■ PROBLEM REQUIREMENTS ■
Make an exact copy, from the records below, of the lines from the line containing "right hip: (18, 93)" to the line containing "right ankle: (100, 307)", both lines included, excluding pictures.

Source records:
◇ ◇ ◇ ◇
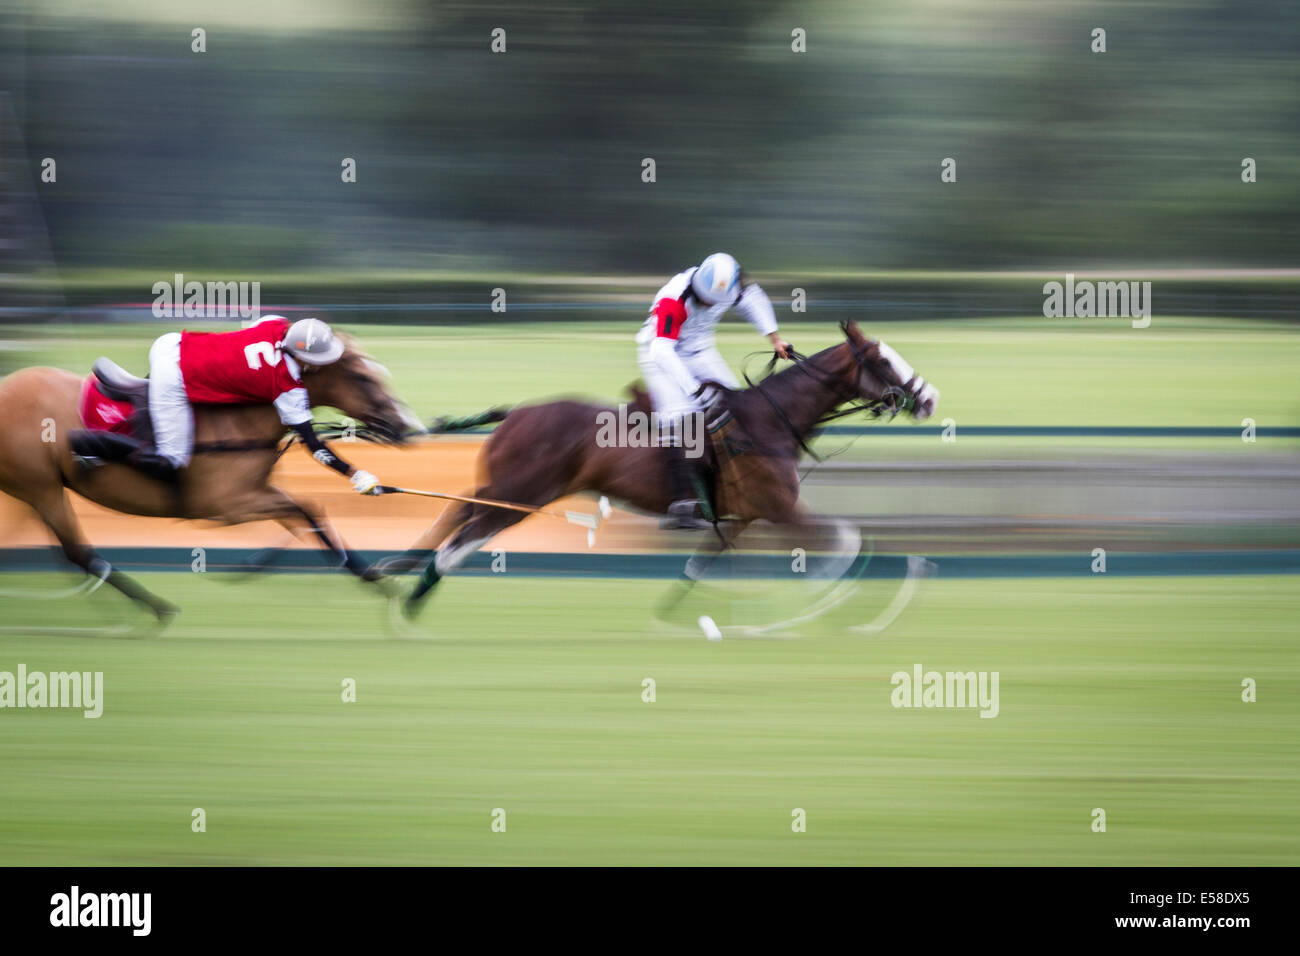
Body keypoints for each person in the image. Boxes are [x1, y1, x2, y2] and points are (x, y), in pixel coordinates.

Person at [132, 314, 381, 494]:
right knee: (173, 458)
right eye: (319, 359)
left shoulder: (274, 324)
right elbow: (313, 444)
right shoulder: (286, 388)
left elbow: (257, 333)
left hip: (172, 342)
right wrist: (355, 474)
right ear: (304, 359)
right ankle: (104, 456)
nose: (322, 364)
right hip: (173, 377)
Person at [635, 252, 790, 529]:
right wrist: (694, 390)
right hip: (661, 353)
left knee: (737, 405)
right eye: (705, 298)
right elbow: (662, 351)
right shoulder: (674, 298)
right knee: (682, 419)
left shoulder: (732, 286)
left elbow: (754, 300)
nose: (708, 304)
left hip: (700, 351)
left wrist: (775, 339)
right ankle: (682, 508)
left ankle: (740, 482)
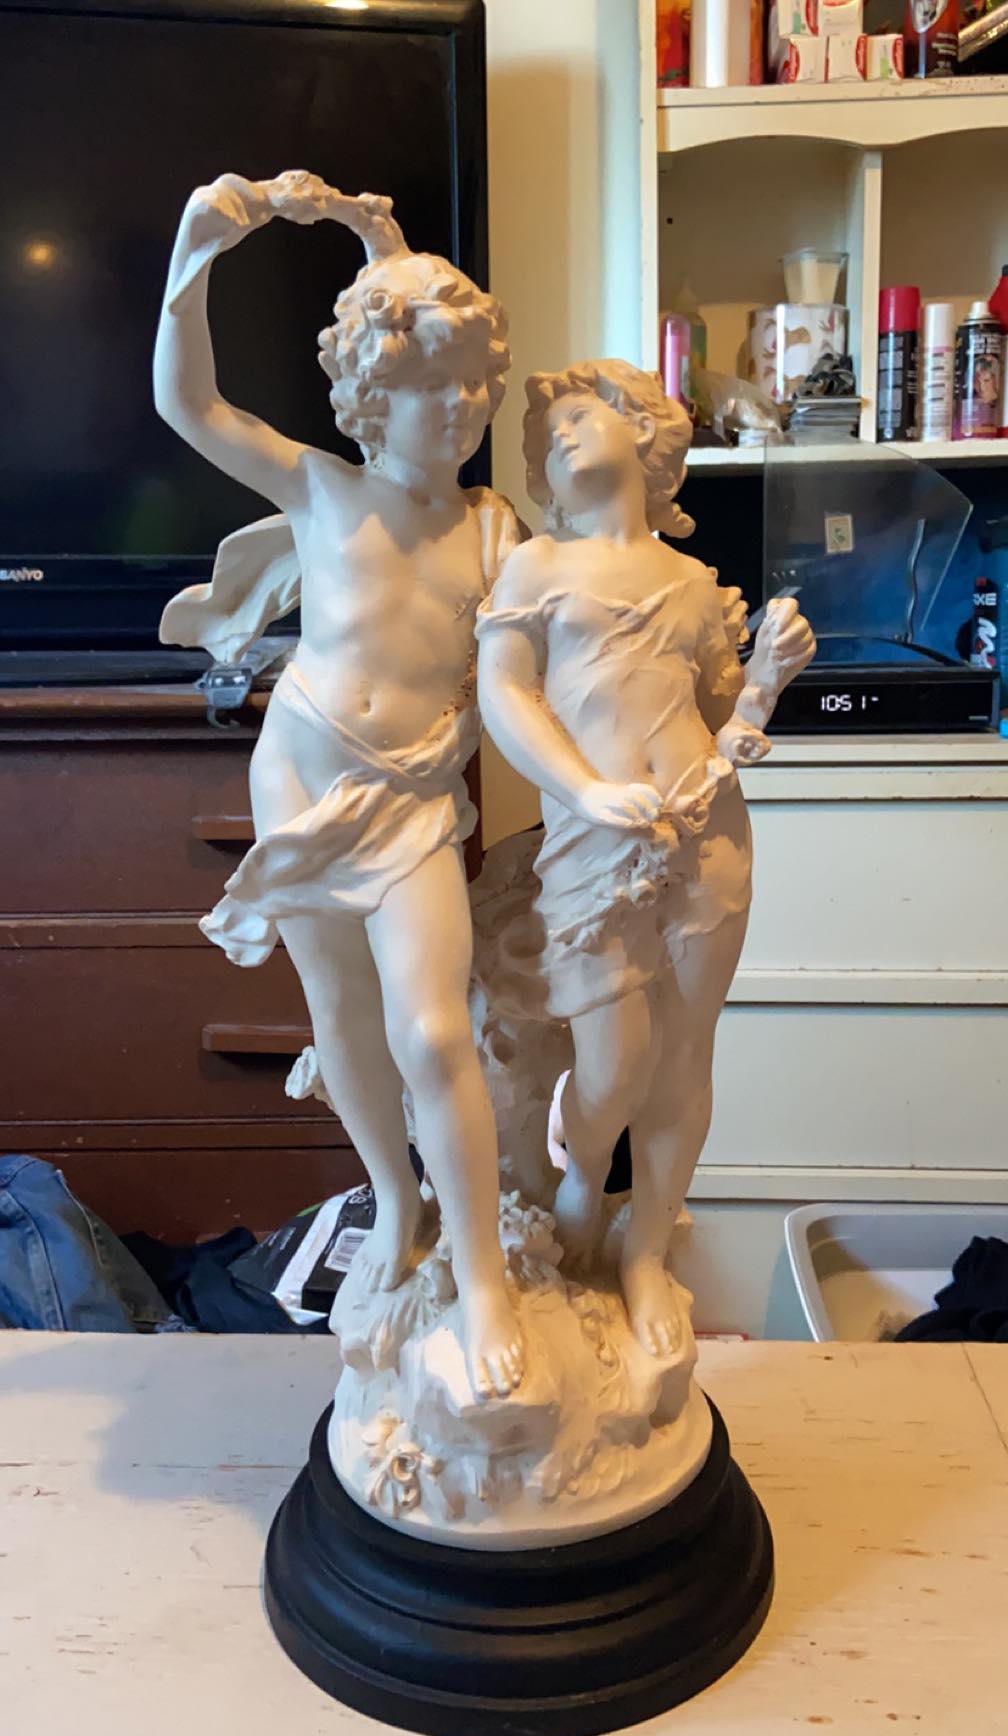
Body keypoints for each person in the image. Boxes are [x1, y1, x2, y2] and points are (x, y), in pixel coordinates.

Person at [154, 170, 524, 1399]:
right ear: (373, 395)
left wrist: (382, 241)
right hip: (303, 783)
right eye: (428, 387)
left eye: (472, 385)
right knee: (344, 1021)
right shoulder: (321, 488)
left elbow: (543, 666)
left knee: (434, 1028)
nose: (457, 408)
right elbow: (189, 403)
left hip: (412, 804)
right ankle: (397, 1203)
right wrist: (193, 262)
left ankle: (484, 1272)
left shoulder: (495, 532)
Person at [477, 359, 813, 1357]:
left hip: (709, 838)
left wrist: (765, 685)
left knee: (684, 1057)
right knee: (614, 1062)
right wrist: (584, 789)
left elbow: (721, 722)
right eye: (550, 434)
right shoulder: (537, 566)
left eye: (584, 415)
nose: (562, 435)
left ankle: (645, 1255)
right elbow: (505, 692)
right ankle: (584, 1188)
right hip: (593, 842)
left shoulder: (694, 585)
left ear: (645, 431)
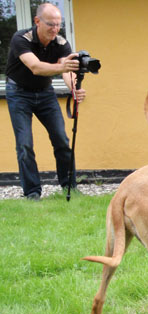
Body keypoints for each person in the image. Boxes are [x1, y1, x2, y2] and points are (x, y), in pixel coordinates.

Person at [5, 3, 86, 200]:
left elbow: (66, 71)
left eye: (59, 24)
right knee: (24, 144)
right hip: (18, 93)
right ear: (37, 22)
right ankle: (32, 193)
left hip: (45, 93)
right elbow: (36, 67)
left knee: (61, 139)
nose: (55, 29)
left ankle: (70, 187)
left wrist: (74, 89)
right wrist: (62, 67)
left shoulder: (60, 43)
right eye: (51, 24)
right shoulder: (21, 39)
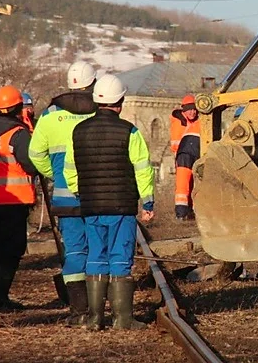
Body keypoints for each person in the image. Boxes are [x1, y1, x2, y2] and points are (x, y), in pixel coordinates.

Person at [63, 74, 155, 331]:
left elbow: (70, 170)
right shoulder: (130, 132)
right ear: (120, 101)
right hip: (121, 206)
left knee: (95, 256)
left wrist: (81, 193)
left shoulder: (79, 131)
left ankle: (94, 318)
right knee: (120, 257)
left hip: (91, 206)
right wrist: (148, 203)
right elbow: (143, 170)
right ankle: (122, 319)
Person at [29, 61, 97, 325]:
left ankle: (79, 312)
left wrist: (54, 175)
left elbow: (35, 154)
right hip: (98, 196)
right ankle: (100, 307)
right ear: (92, 83)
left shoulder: (50, 116)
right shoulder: (101, 113)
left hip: (65, 196)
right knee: (98, 249)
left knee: (75, 252)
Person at [0, 85, 37, 310]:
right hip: (12, 203)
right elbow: (32, 164)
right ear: (18, 107)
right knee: (9, 251)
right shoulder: (18, 134)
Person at [174, 130, 199, 220]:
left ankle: (183, 213)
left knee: (184, 184)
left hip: (184, 150)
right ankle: (183, 213)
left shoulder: (178, 119)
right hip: (187, 150)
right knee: (184, 184)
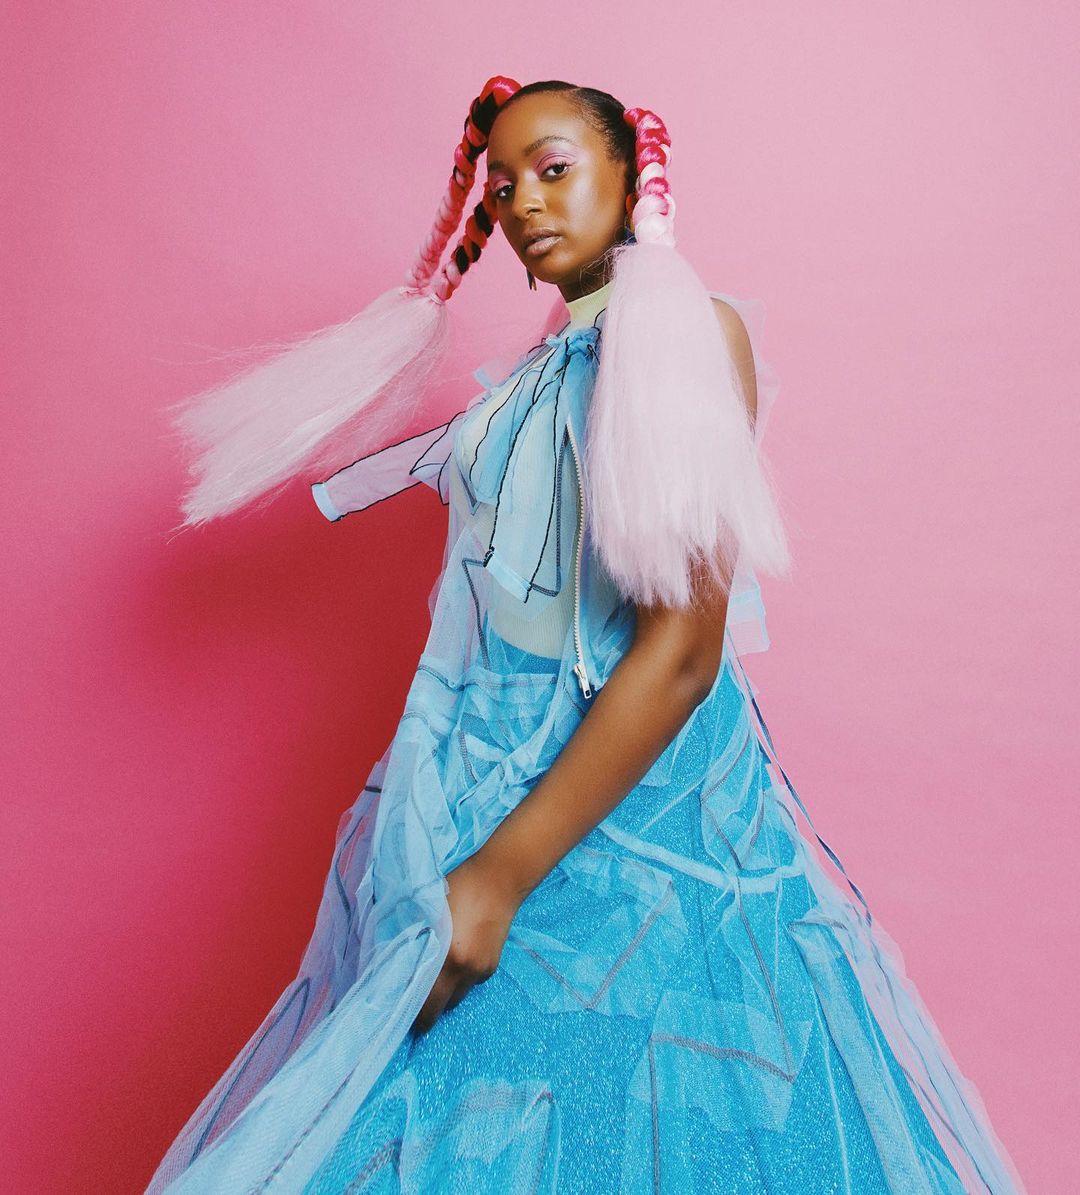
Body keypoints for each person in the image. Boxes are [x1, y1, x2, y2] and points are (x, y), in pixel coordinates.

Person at [148, 78, 1026, 1194]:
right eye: (502, 186)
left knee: (630, 1128)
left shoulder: (683, 338)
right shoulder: (541, 372)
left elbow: (684, 649)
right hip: (491, 792)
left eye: (554, 169)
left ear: (628, 174)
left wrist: (499, 876)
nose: (522, 202)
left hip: (626, 828)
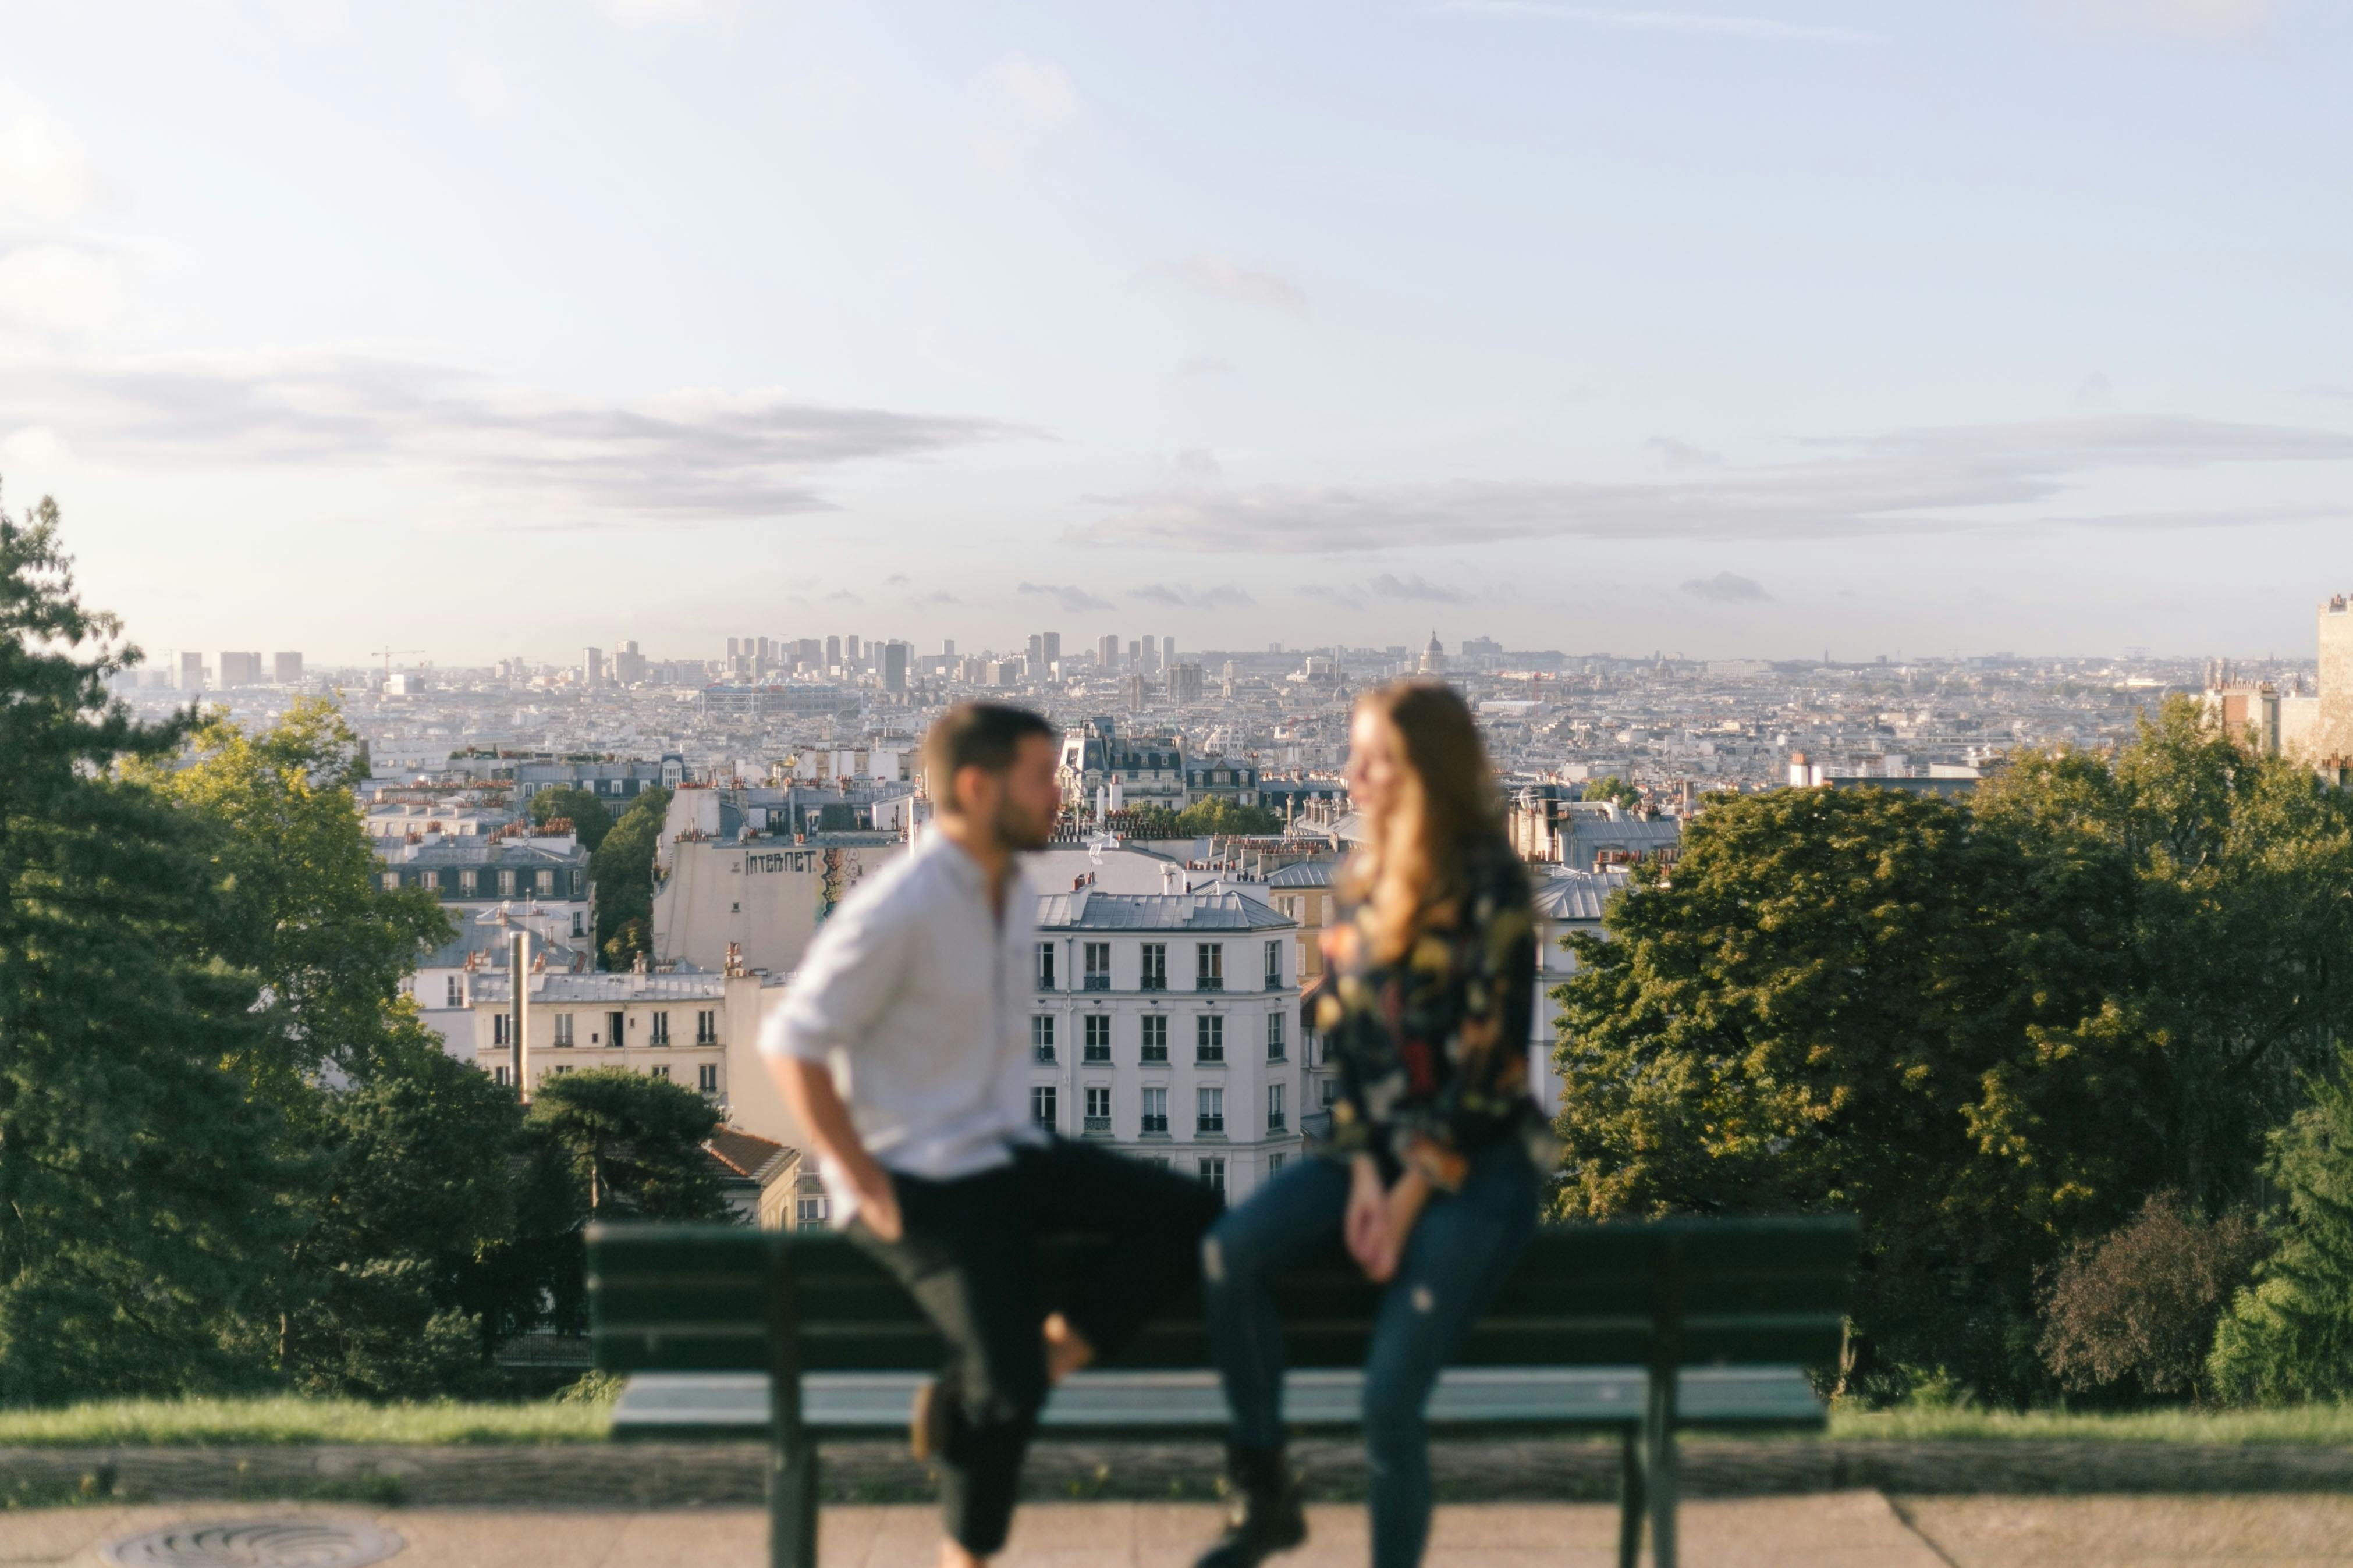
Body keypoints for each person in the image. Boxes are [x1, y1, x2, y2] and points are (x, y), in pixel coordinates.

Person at [761, 700, 1223, 1568]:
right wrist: (864, 1184)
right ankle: (967, 1552)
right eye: (1043, 776)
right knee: (1008, 1391)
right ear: (977, 787)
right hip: (922, 1179)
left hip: (1002, 1153)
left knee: (1191, 1212)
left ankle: (979, 1387)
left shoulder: (1009, 884)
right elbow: (791, 1041)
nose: (1062, 793)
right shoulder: (904, 903)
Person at [1193, 681, 1545, 1568]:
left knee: (1388, 1402)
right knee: (1227, 1256)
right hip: (1378, 1152)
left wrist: (1402, 1199)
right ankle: (1263, 1487)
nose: (1350, 775)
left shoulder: (1491, 883)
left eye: (1373, 758)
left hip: (1475, 1168)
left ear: (1426, 770)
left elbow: (1486, 1076)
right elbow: (1355, 1055)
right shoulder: (1360, 883)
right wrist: (1358, 1176)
◇ ◇ ◇ ◇
■ SOLUTION ■
right hip: (18, 93)
right ear: (37, 22)
right ankle: (32, 193)
left hip: (45, 93)
right elbow: (36, 67)
left knee: (61, 139)
nose: (55, 29)
left ankle: (70, 187)
left wrist: (74, 89)
right wrist: (62, 67)
left shoulder: (60, 43)
right eye: (51, 24)
right shoulder: (21, 39)
Body keypoints for each person in the image. Boxes are [x1, y1, x2, y2] and points are (x, y), in pixel coordinates.

Person at [63, 74, 155, 331]:
left elbow: (70, 170)
right shoulder: (130, 132)
right ear: (120, 101)
right hip: (121, 206)
left knee: (95, 256)
left wrist: (81, 193)
left shoulder: (79, 131)
left ankle: (94, 318)
right knee: (120, 257)
left hip: (91, 206)
right wrist: (148, 203)
right elbow: (143, 170)
right ankle: (122, 319)
Person at [29, 61, 97, 325]:
left ankle: (79, 312)
left wrist: (54, 175)
left elbow: (35, 154)
right hip: (98, 196)
right ankle: (100, 307)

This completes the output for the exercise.